His eyebrows rose. “Best … man?”
“Holland,” she warned.
He swallowed his laugh and raised both hands, palms outward. He was still standing that way when she left.
14
Marian stopped at a quick-service lunch counter on her way back, but she was only half-finished when her beeper sounded. She used the pay phone on the wall to call in. It was Campos, telling her he’d put a tail on the man suspected of being a fence. He’d waited until lunchtime to disturb her with that bit of nonessential news.

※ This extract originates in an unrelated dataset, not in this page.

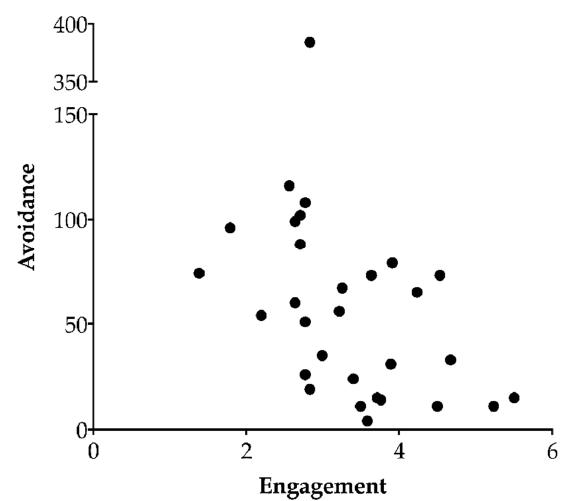
Figure 2. The relationship between avoidance and engagement levels (log transformed) of dairy heifers (n = 30) regrouped with unfamiliar conspecifics. Agonistic behaviors were recorded continuously during the first 24 h after heifers were introduced into a new group. More engaged individuals displayed less avoidance (Wald test on a linear mixed-effects model with host group as a random effect; p = 0.02). The extreme point for avoidance was capped in the model at the second highest value + 1. More engaged heifers spent more time feeding ( F 1,21 = 10.20, β = 0.20, p = 0.0044), but there was no relation between engagement and time spent resting ( F 1,21 = 0.068, β = 0.39, p = 0.80). More avoidant heifers spent less time feeding ( F 1,21 = 13.51, β = − 0.047, p = 0.0014; Figure 3), and less time resting ( F 1,21 = 8.017, β = − 0.11, p = 0.01).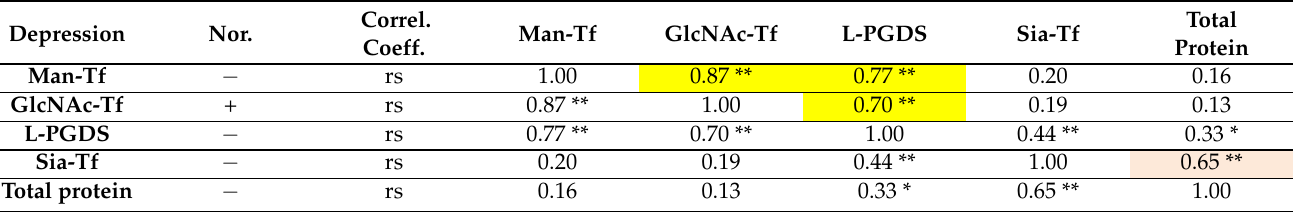
Figure 2. Scatter diagrams and regression lines of marker combinations in the CSF of depression patients. Table 1. Correlation coefficients of markers in depression patients.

“Shithead,” she said out loud as she sat back down at the counter; the two men on either side studiously ignored her. Marian finished her lunch in a hurry and then set her empty coffee cup down so hard she broke the handle off; the counterman told her she’d have to pay for it. With a long-suffering sigh, Marian paid up and left. The weather outside was so miserable she was glad of the tights under her trousers. The wind blowing in her face was wet and cold, but the next wave of slushy snow was holding off.
Back in her roasting office, Marian yelled for someone to call Maintenance about the heat. She checked her messages; long one from Perlmutter, but no word from O’Toole. Perlmutter’s visit to Elmore Zook, Oliver Knowles’s lawyer, had resulted in no surprises. Trust funds for housekeeper Ellen Rudolph and secretary Lucas Novak, as Austin Knowles had said. A generous gift to the ASPCA and another to a local animal-rescue group. Everything else went to the son, Austin Knowles. David Unger had an option to buy additional shares of O.K. Toys. Zook had said that Austin Knowles was offering to sell a majority of the shares to Unger, more than the will required him to dispose of. Perlmutter left word that he was going to grab a bite and then come in.

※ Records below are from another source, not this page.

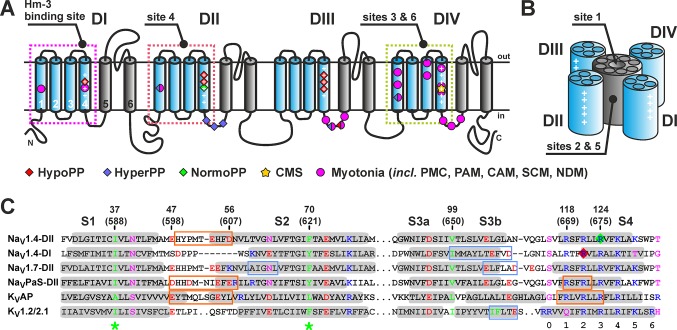

(A) Transmembrane topology of NaV channels. The S1-S4 helices are in blue and S5-S6 in gray. Conserved Arg/Lys residues are marked by the plus sign (+). Sites of the VSD mutations associated with different diseases (Simkin, 2011; Nicole and Fontaine, 2015) are marked (HypoPP, NormoPP, HyperPP, hypokalemic, normokalemic, or hyperkalemic periodic paralysis; CMS, congenital myasthenic syndrome). (B) Spatial organization of NaV channels with one pore domain and four VSDs. Approximate positions of the ligand-binding sites are shown. (C) Alignment of VSD-II and VSD-I of human NaV1.4 channel with VSDs of other NaV and KV channels. Conserved aromatic/hydrophobic, charged, and polar residues are color-coded. TM segments are highlighted in gray. The gating charge transfer center is marked by green asterisks. The sites of conserved charged residues in the S4 helix are numbered. Mutations of R222 (NaV1.4-DI) and R675 (NaV1.4-DII) (red and green diamonds) are associated with HypoPP and NormoPP, respectively. The binding sites of spider GMTs are boxed. There are two types of sites with the primary binding interface on the S3b helix (blue) and on the S1-S2 loop (orange). Sites are shown for: NaV1.4-DII/Hm-3 (present work); NaV1.4-DI/Hm-3 (Männikkö et al., 2018); NaV1.7-DII/ProTx2 (Xu et al., 2019); NaVPaS-DII/Dc1a (Shen et al., 2018); KVAP/VsTx1 (Lau et al., 2016); and KV1.2-2.1/hanatoxin (Swartz and MacKinnon, 1997). Two numbering schemes are given: residue numbers in the expressed VSD-II construct starting from the N-terminal Met1 and in the full-length NaV1.4 channel (in parentheses).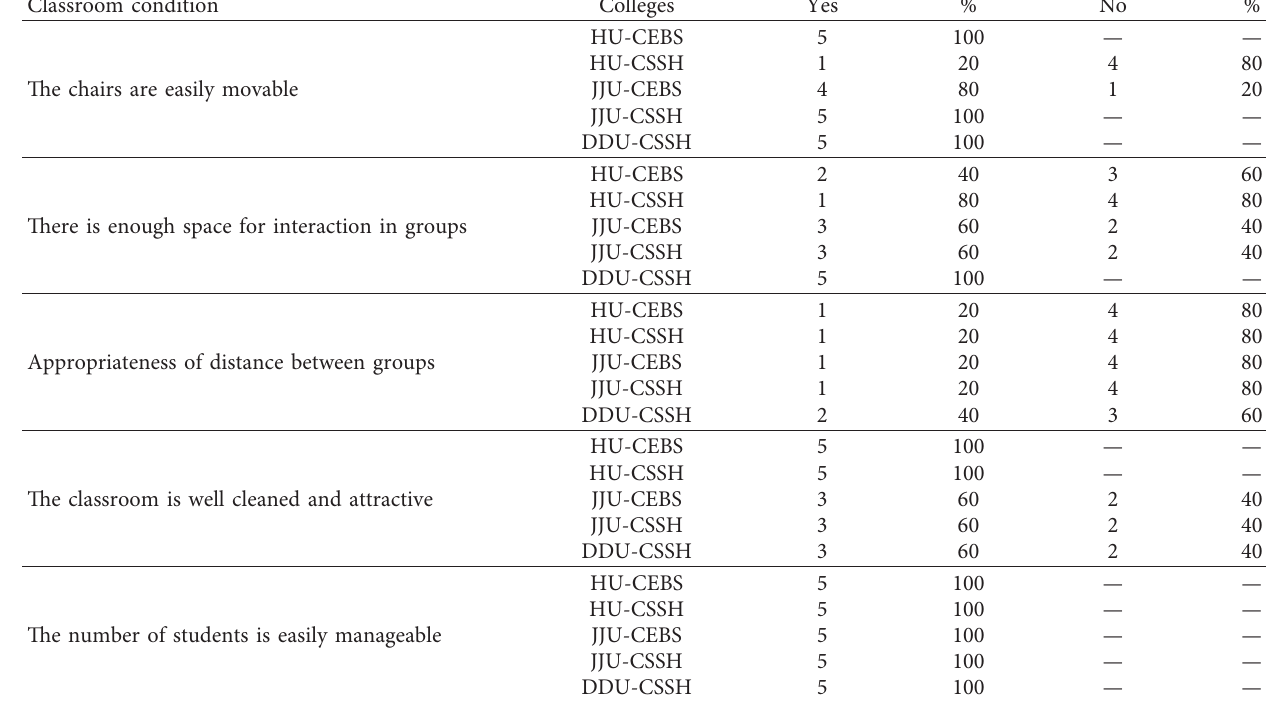
Table 4: Issues related to conduciveness of classroom environment.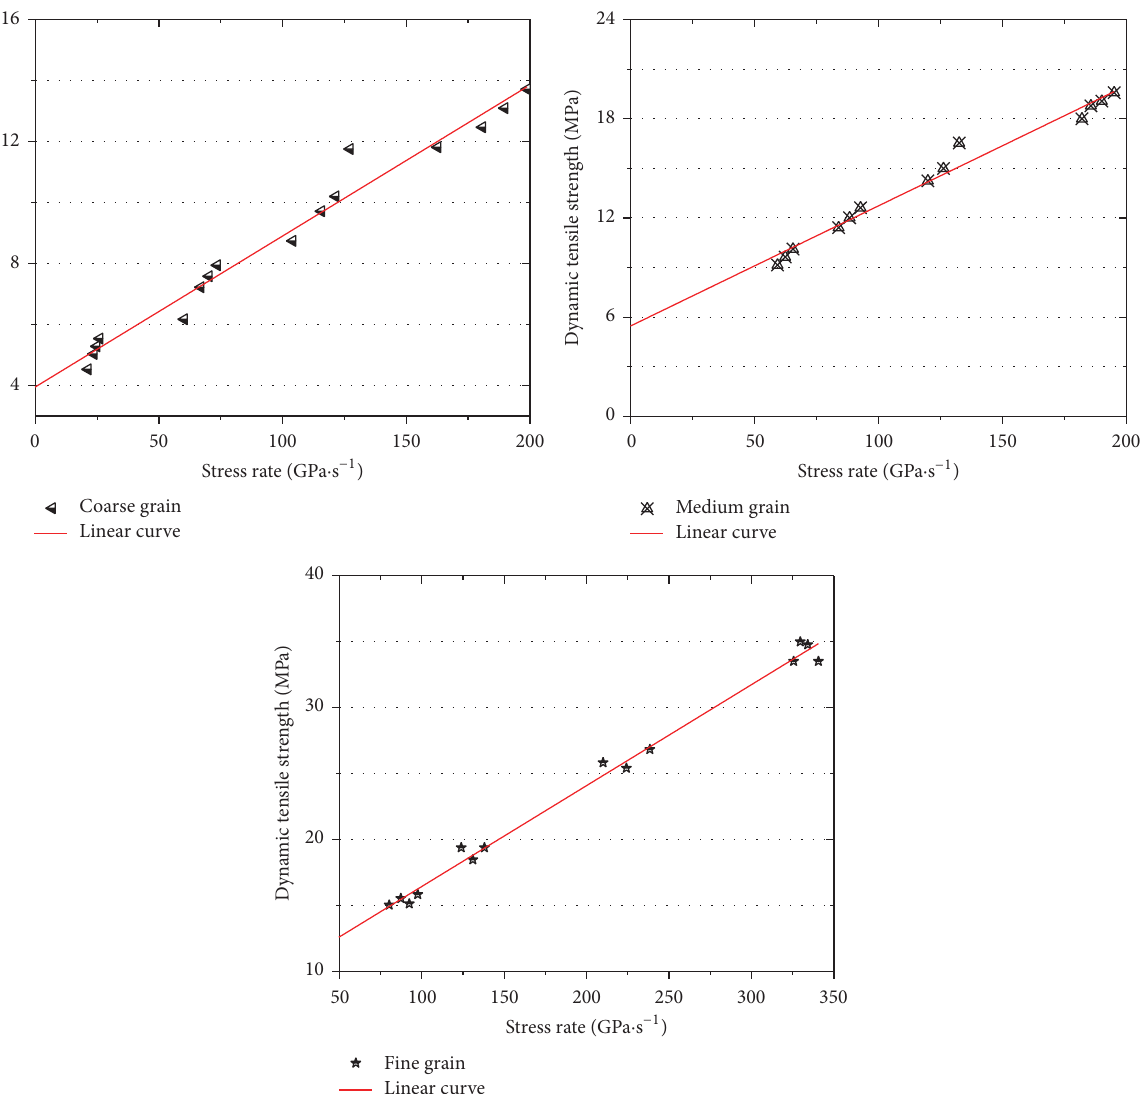
Figure 14: The dynamic strength versus stress rates for sandstones with different grain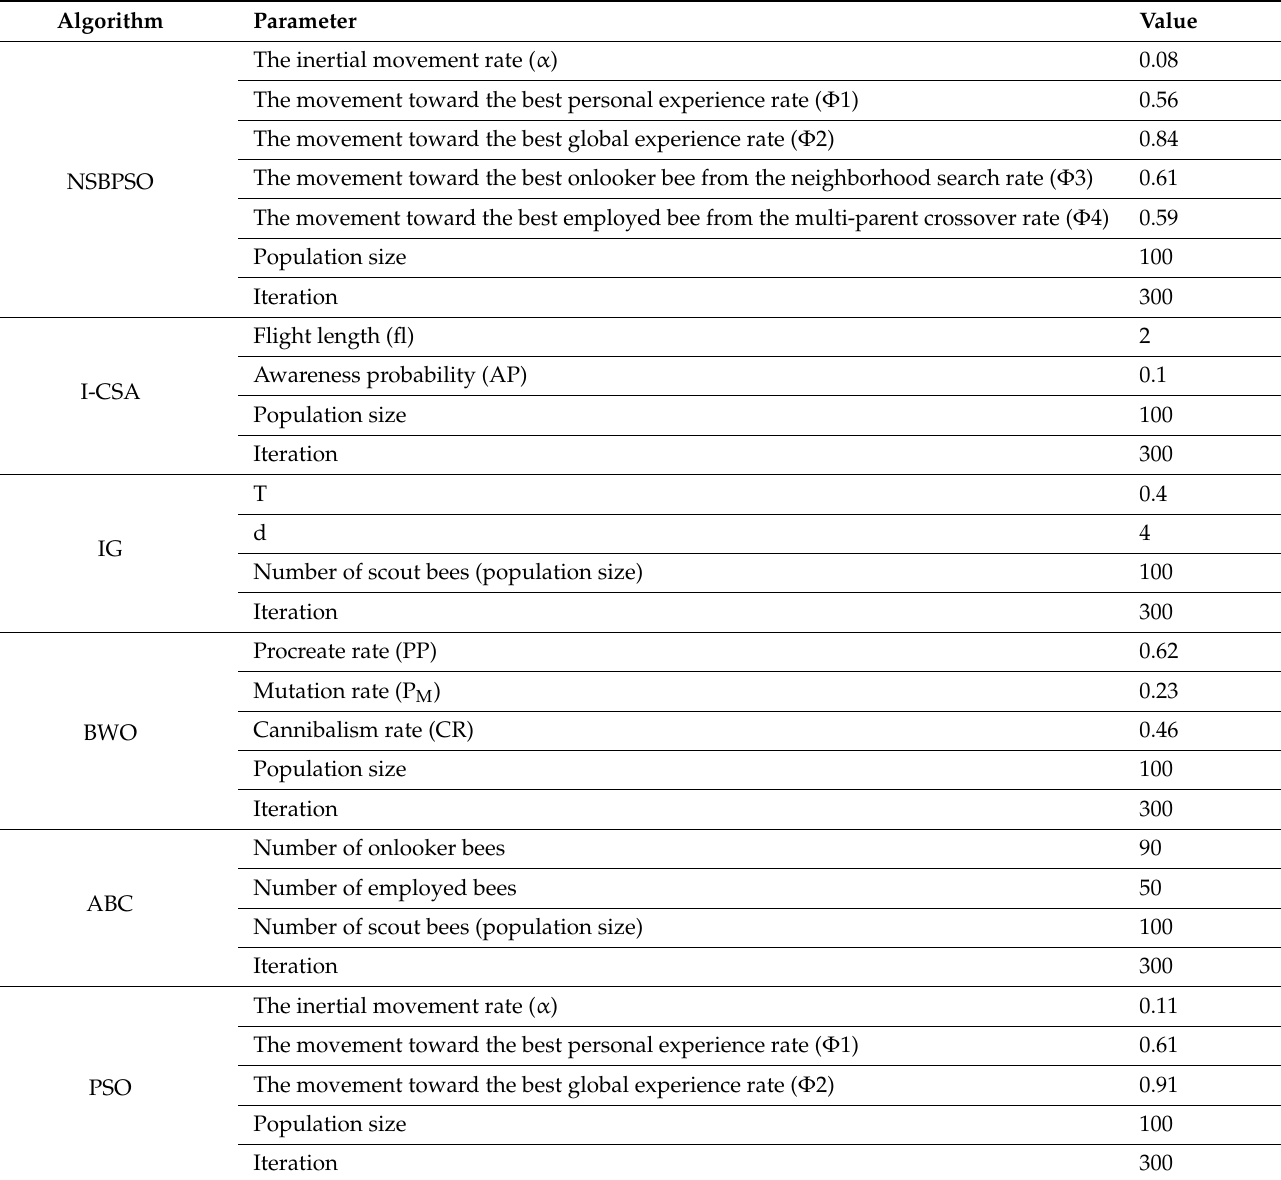
Table 2. The parameters settings of the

Feeling fidgety, Marian stood up and stretched. The only personal item Oliver Knowles had carried in his billfold was a photo of a cat, and he’d left bequests for two animal-protection organizations. So he liked kitties and he made toys for children. Santa Claus.
Then why did someone a
rrange his murder? And what threat did he pose to Rosalind Bowman that she should go to such desperate lengths to make herself untraceable? And having done so, why didn’t she just go? What was that last “account” she wanted to settle before she left New York? There had to be money involved in this—not the inheritance, that seemed aboveboard. What kind of records did that toy company keep? If Holland could get into the O.K. Toys computers—
Whoa.
Had she really thought that? If Holland could get into the O.K. Toys computers … good god. She’d actually thought of asking him to do one of his illegal snooping jobs? She’d been trying not to think about Holland at all. But it was hard not to think about Holland. It was very hard not to think about him. Well, impossible, actually. She’d been doing pretty well at pushing him out of her head for the last month, until the Oliver Knowles killing brought him back into her life. But now he was back, oh yes, just as intrusively as ever. The truth was, her encounter with Holland that morning had left her with an unscratched itch and she wasn’t in the best of moods.

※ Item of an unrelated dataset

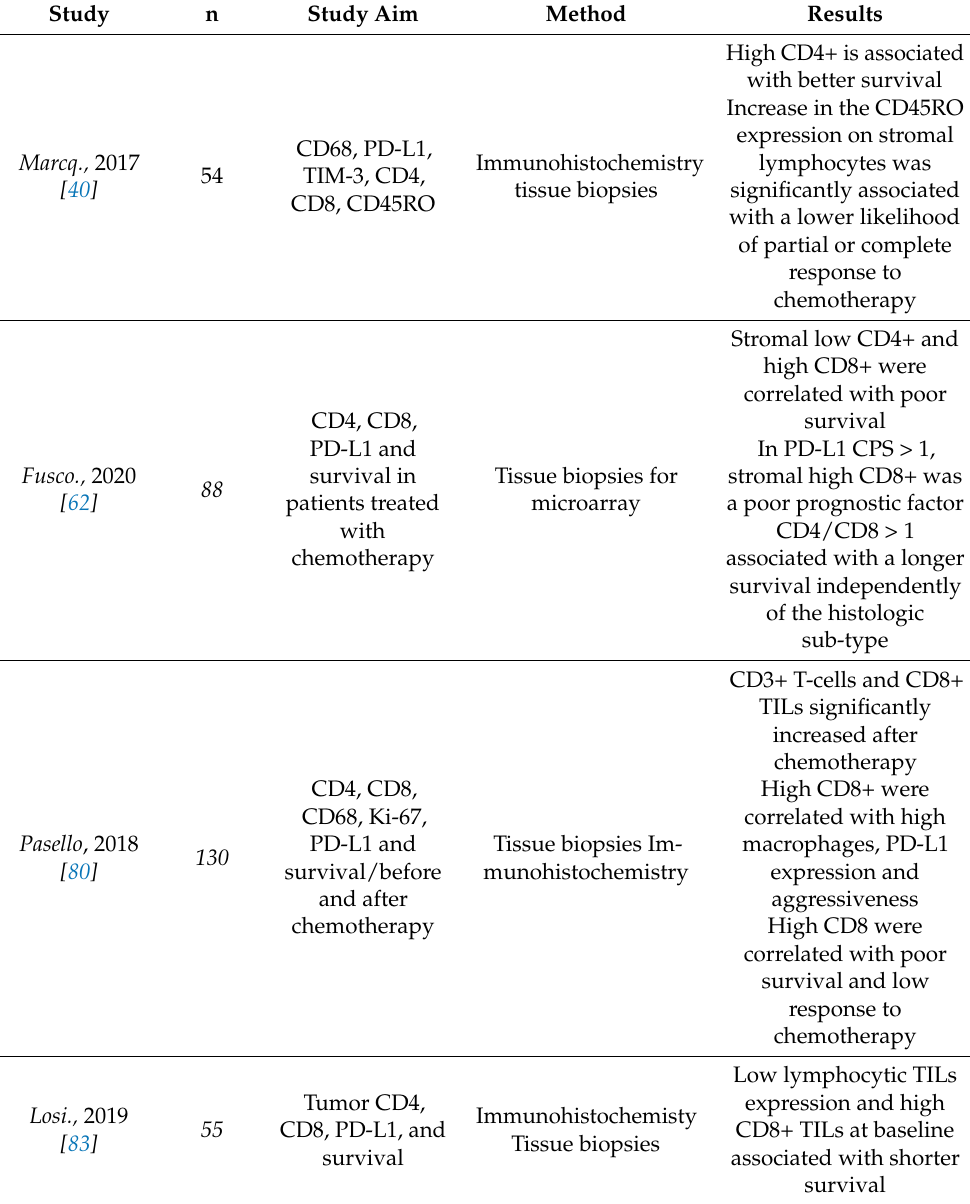
Table 2. Studies assessing the adaptative immune cells microenvironment of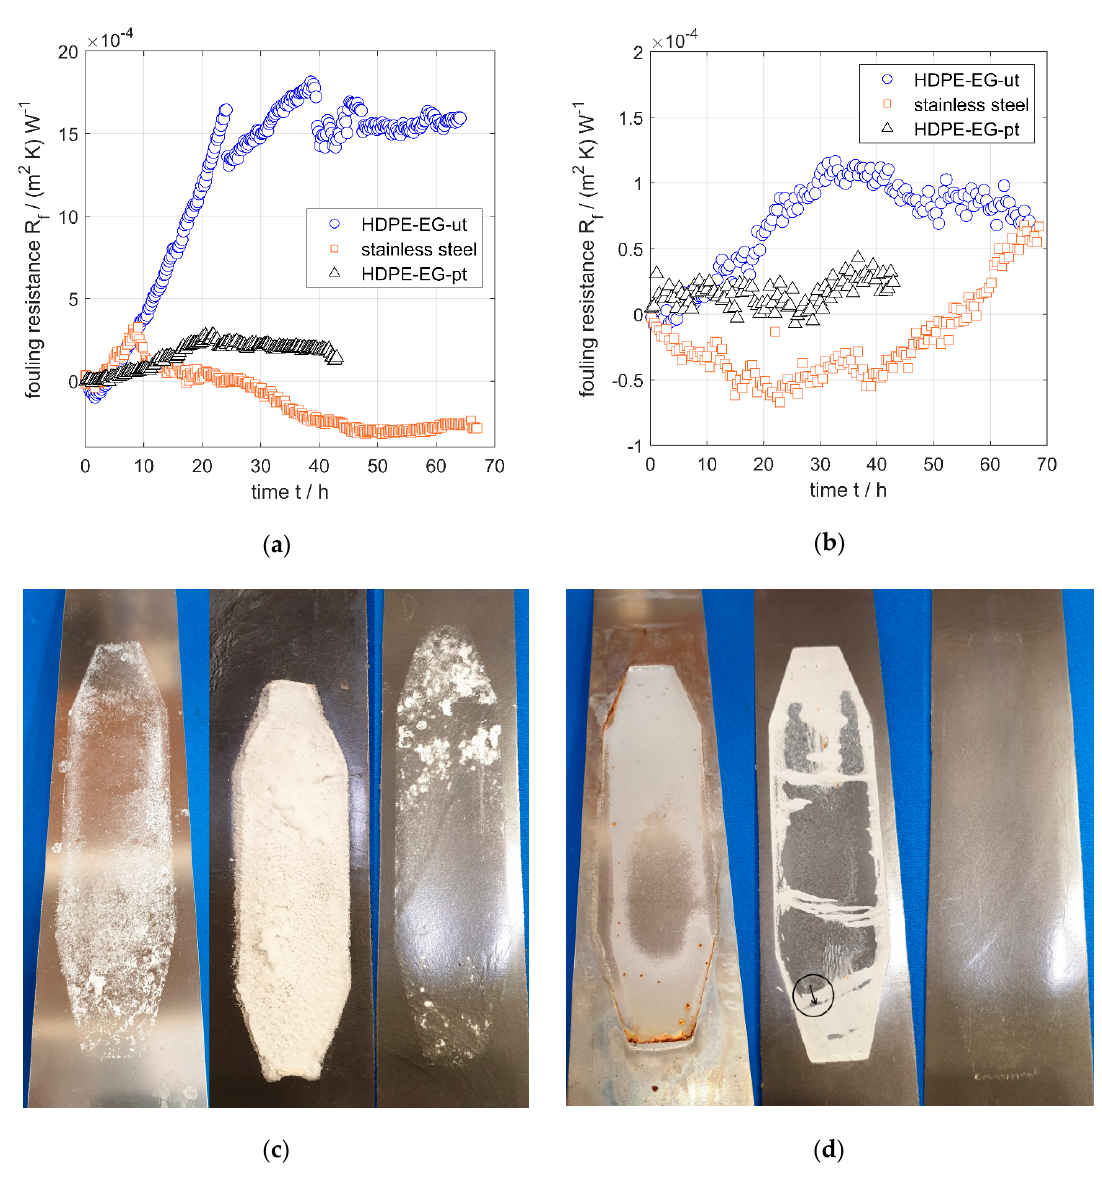
Figure 8. Measured fouling resistance due to crystallization fouling of ( a ) CaSO 4 , ( b ) mixed salts from seawater on the investigated heat transfer films. w = 45 g/kg; q = 35 kW / m 2 ; Tb = 30 ◦ C; Resol = 3100, ( c ) scaling layer of CaSO 4 and ( d ) scaling layer caused by artificial seawater on stainless steel 1.4301 (left), HDPE-EG-ut (middle), HDPE-EG-pt (right).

So when Detective O’Toole came barging in, she almost bit his head off. “What?” she roared.
He took a step back. “Report on David Unger and O.K. Toys.”
“I told you to call in.”
“Yeah, Lieutenant, but I got something here you’ll want to see.”
Marian counted to ten and sat at her desk. “Show me.” O’Toole placed on O.K. Toys catalog in front of her. “A toy catalog.”
“That’s their current catalog. Look at the date. Inside front cover, small print at the bottom.”
She looked where he said. “It’s four years old.”
O’Toole was nodding. “Toy companies put out several catalogs each year. They have to, to compete. But O.K. Toys doesn’t bother. Don’t you find that interesting?”
Marian nodded. “Very interesting. Where’s their factory?”
He pulled up a chair and sat down. “They don’t have one. Not anymore. They stopped manufacturing a few years ago, David Unger says, and sold the last factory in New Jersey. Now they buy from vendors and resell, catalog sales exclusively. Except that their catalog is four years old.”